§ What is expected
Your task is to find every line in the records that holds the string "source" and copy it.

Records for this exercise Block Start

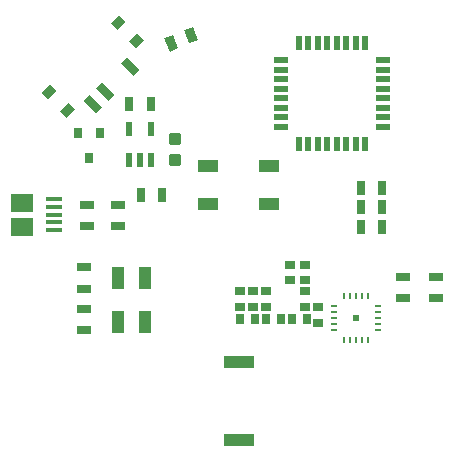
<source format=gtp>
G75*
%MOIN*%
%OFA0B0*%
%FSLAX25Y25*%
%IPPOS*%
%LPD*%
%AMOC8*
5,1,8,0,0,1.08239X$1,22.5*
%
%ADD10R,0.05000X0.02200*%
%ADD11R,0.02200X0.05000*%
%ADD12R,0.03150X0.03543*%
%ADD13R,0.06500X0.03937*%
%ADD14R,0.04724X0.03150*%
%ADD15R,0.02165X0.04724*%
%ADD16R,0.05315X0.01575*%
%ADD17R,0.07480X0.05906*%
%ADD18R,0.03150X0.04724*%
%ADD19R,0.10000X0.04000*%
%ADD20R,0.01969X0.01969*%
%ADD21R,0.01900X0.00800*%
%ADD22R,0.00800X0.01900*%
%ADD23R,0.03937X0.03150*%
%ADD24R,0.02756X0.05906*%
%ADD25R,0.04331X0.07480*%
%ADD26C,0.01181*%
%ADD27R,0.03543X0.02756*%
%ADD28R,0.02756X0.03543*%
D10*
X0098541Y0124713D03*
X0098541Y0127862D03*
X0098541Y0131012D03*
X0098541Y0134161D03*
X0098541Y0137311D03*
X0098541Y0140461D03*
X0098541Y0143610D03*
X0098541Y0146760D03*
X0132341Y0146760D03*
X0132341Y0143610D03*
X0132341Y0140461D03*
X0132341Y0137311D03*
X0132341Y0134161D03*
X0132341Y0131012D03*
X0132341Y0127862D03*
X0132341Y0124713D03*
D11*
X0126464Y0118836D03*
X0123315Y0118836D03*
X0120165Y0118836D03*
X0117015Y0118836D03*
X0113866Y0118836D03*
X0110716Y0118836D03*
X0107567Y0118836D03*
X0104417Y0118836D03*
X0104417Y0152636D03*
X0107567Y0152636D03*
X0110716Y0152636D03*
X0113866Y0152636D03*
X0117015Y0152636D03*
X0120165Y0152636D03*
X0123315Y0152636D03*
X0126464Y0152636D03*
D12*
X0038188Y0122585D03*
X0030707Y0122585D03*
X0034447Y0114317D03*
D13*
X0074114Y0111633D03*
X0074114Y0099035D03*
X0094406Y0099035D03*
X0094406Y0111633D03*
D14*
X0032832Y0056940D03*
X0032832Y0064026D03*
X0032832Y0070719D03*
X0032832Y0077806D03*
X0033750Y0091456D03*
X0033750Y0098542D03*
X0044005Y0098552D03*
X0044005Y0091465D03*
X0139131Y0074656D03*
X0139131Y0067570D03*
X0150155Y0067570D03*
X0150155Y0074656D03*
D15*
X0055152Y0113630D03*
X0051412Y0113630D03*
X0047672Y0113630D03*
X0047672Y0123867D03*
X0055152Y0123867D03*
D16*
X0022730Y0100419D03*
X0022730Y0097860D03*
X0022730Y0095301D03*
X0022730Y0092742D03*
X0022730Y0090183D03*
D17*
X0012100Y0091364D03*
X0012100Y0099238D03*
D18*
X0047865Y0132188D03*
X0054952Y0132188D03*
G36*
X0059483Y0154088D02*
X0062393Y0155293D01*
X0064201Y0150930D01*
X0061291Y0149725D01*
X0059483Y0154088D01*
G37*
G36*
X0066030Y0156800D02*
X0068940Y0158005D01*
X0070748Y0153642D01*
X0067838Y0152437D01*
X0066030Y0156800D01*
G37*
X0058817Y0101853D03*
X0051730Y0101853D03*
X0125030Y0104079D03*
X0125061Y0097867D03*
X0124946Y0091268D03*
X0132032Y0091268D03*
X0132148Y0097867D03*
X0132116Y0104079D03*
D19*
X0084411Y0046193D03*
X0084411Y0020193D03*
D20*
X0123502Y0060872D03*
D21*
X0130802Y0060872D03*
X0130802Y0062822D03*
X0130802Y0064822D03*
X0130802Y0058922D03*
X0130802Y0056922D03*
X0116202Y0056922D03*
X0116202Y0058922D03*
X0116202Y0060872D03*
X0116202Y0062822D03*
X0116202Y0064822D03*
D22*
X0119552Y0068172D03*
X0121552Y0068172D03*
X0123502Y0068172D03*
X0125452Y0068172D03*
X0127452Y0068172D03*
X0127452Y0053572D03*
X0125452Y0053572D03*
X0123502Y0053572D03*
X0121552Y0053572D03*
X0119552Y0053572D03*
D23*
G36*
X0024656Y0129869D02*
X0027438Y0132651D01*
X0029666Y0130423D01*
X0026884Y0127641D01*
X0024656Y0129869D01*
G37*
G36*
X0018532Y0135994D02*
X0021314Y0138776D01*
X0023542Y0136548D01*
X0020760Y0133766D01*
X0018532Y0135994D01*
G37*
G36*
X0041638Y0159100D02*
X0044420Y0161882D01*
X0046648Y0159654D01*
X0043866Y0156872D01*
X0041638Y0159100D01*
G37*
G36*
X0047762Y0152976D02*
X0050544Y0155758D01*
X0052772Y0153530D01*
X0049990Y0150748D01*
X0047762Y0152976D01*
G37*
D24*
G36*
X0045117Y0145875D02*
X0047066Y0147824D01*
X0051241Y0143649D01*
X0049292Y0141700D01*
X0045117Y0145875D01*
G37*
G36*
X0036766Y0137523D02*
X0038715Y0139472D01*
X0042890Y0135297D01*
X0040941Y0133348D01*
X0036766Y0137523D01*
G37*
G36*
X0032590Y0133347D02*
X0034539Y0135296D01*
X0038714Y0131121D01*
X0036765Y0129172D01*
X0032590Y0133347D01*
G37*
D25*
X0044067Y0074144D03*
X0053122Y0074144D03*
X0053122Y0059577D03*
X0044067Y0059577D03*
D26*
X0061635Y0115023D02*
X0064391Y0115023D01*
X0064391Y0112267D01*
X0061635Y0112267D01*
X0061635Y0115023D01*
X0061635Y0113447D02*
X0064391Y0113447D01*
X0064391Y0114627D02*
X0061635Y0114627D01*
X0061635Y0121928D02*
X0064391Y0121928D01*
X0064391Y0119172D01*
X0061635Y0119172D01*
X0061635Y0121928D01*
X0061635Y0120352D02*
X0064391Y0120352D01*
X0064391Y0121532D02*
X0061635Y0121532D01*
D27*
X0101293Y0078668D03*
X0101293Y0073550D03*
X0106415Y0073546D03*
X0106454Y0069735D03*
X0106454Y0064617D03*
X0110886Y0064424D03*
X0110886Y0059306D03*
X0093462Y0064617D03*
X0089131Y0064617D03*
X0084800Y0064617D03*
X0084800Y0069735D03*
X0089131Y0069735D03*
X0093462Y0069735D03*
X0106415Y0078664D03*
D28*
X0107045Y0060483D03*
X0101926Y0060483D03*
X0098383Y0060483D03*
X0093265Y0060483D03*
X0089722Y0060483D03*
X0084604Y0060483D03*
M02*

</source>
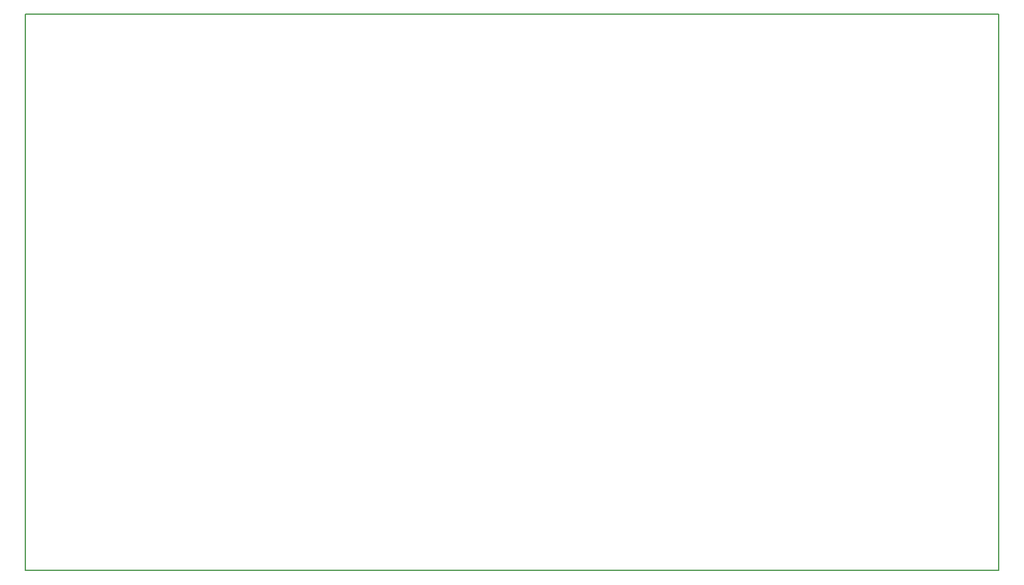
<source format=gbr>
%TF.GenerationSoftware,KiCad,Pcbnew,9.0.2*%
%TF.CreationDate,2025-08-18T15:30:27-04:00*%
%TF.ProjectId,Controller_Simple,436f6e74-726f-46c6-9c65-725f53696d70,rev?*%
%TF.SameCoordinates,Original*%
%TF.FileFunction,Profile,NP*%
%FSLAX46Y46*%
G04 Gerber Fmt 4.6, Leading zero omitted, Abs format (unit mm)*
G04 Created by KiCad (PCBNEW 9.0.2) date 2025-08-18 15:30:27*
%MOMM*%
%LPD*%
G01*
G04 APERTURE LIST*
%TA.AperFunction,Profile*%
%ADD10C,0.200000*%
%TD*%
G04 APERTURE END LIST*
D10*
X40000000Y-20000000D02*
X180000000Y-20000000D01*
X180000000Y-100000000D01*
X40000000Y-100000000D01*
X40000000Y-20000000D01*
M02*

</source>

Records for this exercise Block End

§ Exercise result
<source format=gtp>
</source>
<source format=gbr>
</source>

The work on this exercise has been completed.